Sabahi came third in the 2012 election won by Mohamed Mursi of the Muslim Brotherhood, who was deposed by the army in July following mass protests against his rule.
“My personal decision as a citizen is to run for the coming presidential elections,” Sabahi said in a public address to supporters. “Hamdeen Sabahi’s battle is the battle of the revolution,” he said.
Sabahi, 59, built a big following during his campaign for the 2012 election, using a popular touch to beat candidates with better funded campaigns.
The dearth of candidates ahead of this election provides a stark contrast to the 2012 vote, the first time Egyptians were allowed to freely choose their head of state.
Abdel Moneim Abol Fotouh, a moderate Islamist who came fourth in that vote, has said he does not plan to run, saying the current circumstances are neither free nor democratic.
Members of his party were detained in January while campaigning against a new constitution passed in a referendum.
Since Mursi was deposed, hundreds of his supporters have been killed and thousands arrested in a state crackdown on the Brotherhood, Egypt’s best organized party until last year.
Some of Egypt’s best known secular dissidents have also been jailed in recent months for protesting without permission.

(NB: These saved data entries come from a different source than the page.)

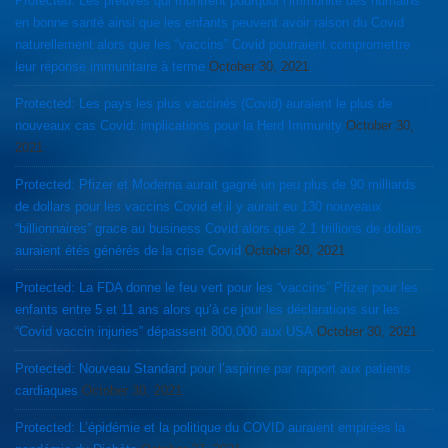
Protected: Les preuves qui montrent pourquoi l’immunité des humains
en bonne santé ainsi que les enfants peuvent avoir raison du Covid
naturellement alors que les “vaccins” Covid pourraient compromettre
leur réponse immunitaire à terme
October 30, 2021
Protected: Les pays les plus vaccinés (Covid) auraient le plus de
nouveaux cas Covid: implications pour la Herd Immunity
October 30,
2021
Protected: Pfizer et Moderna aurait gagné un peu plus de 90 milliards
de dollars pour les vaccins Covid et il y aurait eu 130 nouveaux
“billionnaires” grace au business Covid alors que 2.1 trillions de dollars
auraient étés générés de la crise Covid
October 30, 2021
Protected: La FDA donne le feu vert pour les “vaccins” Pfizer pour les
enfants entre 5 et 11 ans alors qu’à ce jour les déclarations sur les
“Covid vaccin injuries” dépassent 800,000 aux USA
October 30, 2021
Protected: Nouveau Standard pour l’aspirine par rapport aux patients
cardiaques
October 30, 2021
Protected: L’épidémie et la politique du COVID auraient empirées la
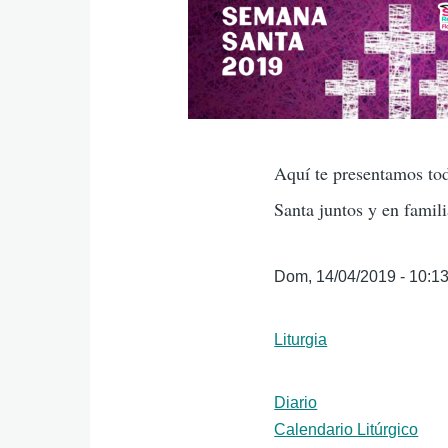
Imagenes
programa
Aquí te presentamos tod
Santa juntos y en famili
Fecha
Dom, 14/04/2019 - 10:1
inicio
transmisión
Géneros
Liturgia
Formato
Diario
Calendario Litúrgico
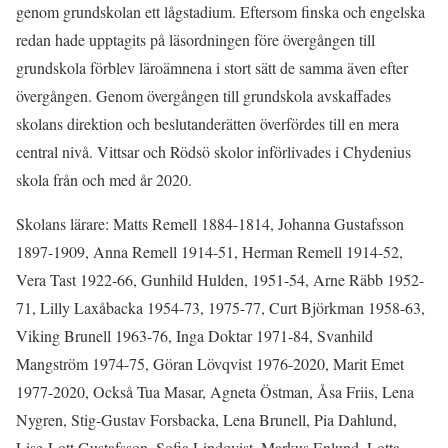
genom grundskolan ett lågstadium. Eftersom finska och engelska
redan hade upptagits på läsordningen före övergången till
grundskola förblev läroämnena i stort sätt de samma även efter
övergången. Genom övergången till grundskola avskaffades
skolans direktion och beslutanderätten överfördes till en mera
central nivå. Vittsar och Rödsö skolor införlivades i Chydenius
skola från och med år 2020.
Skolans lärare: Matts Remell 1884-1814, Johanna Gustafsson
1897-1909, Anna Remell 1914-51, Herman Remell 1914-52,
Vera Tast 1922-66, Gunhild Hulden, 1951-54, Arne Räbb 1952-
71, Lilly Laxåbacka 1954-73, 1975-77, Curt Björkman 1958-63,
Viking Brunell 1963-76, Inga Doktar 1971-84, Svanhild
Mangström 1974-75, Göran Lövqvist 1976-2020, Marit Emet
1977-2020, Också Tua Masar, Agneta Östman, Åsa Friis, Lena
Nygren, Stig-Gustav Forsbacka, Lena Brunell, Pia Dahlund,
Lise-Lott Gustafsson, Sofia Lindqvist, Markus Enlund, Lotta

Sisi, 59, seems certain to win the election, though he has yet to formally declare his candidacy.
He is popular among many Egyptians who were relieved to see the end of Mursi’s rule and who see him as the kind of strong leader needed to stabilize a country in crisis.
He has been lionized by state and privately owned media.
The election is expected as early as April.
Hassan Nafaa, a professor of political science at Cairo University, said Sabahi’s decision could encourage more candidates to run, adding that a more competitive vote would bolster a Sisi presidency.
“It is in his favor to win by 60 percent rather than 90 percent,” he said.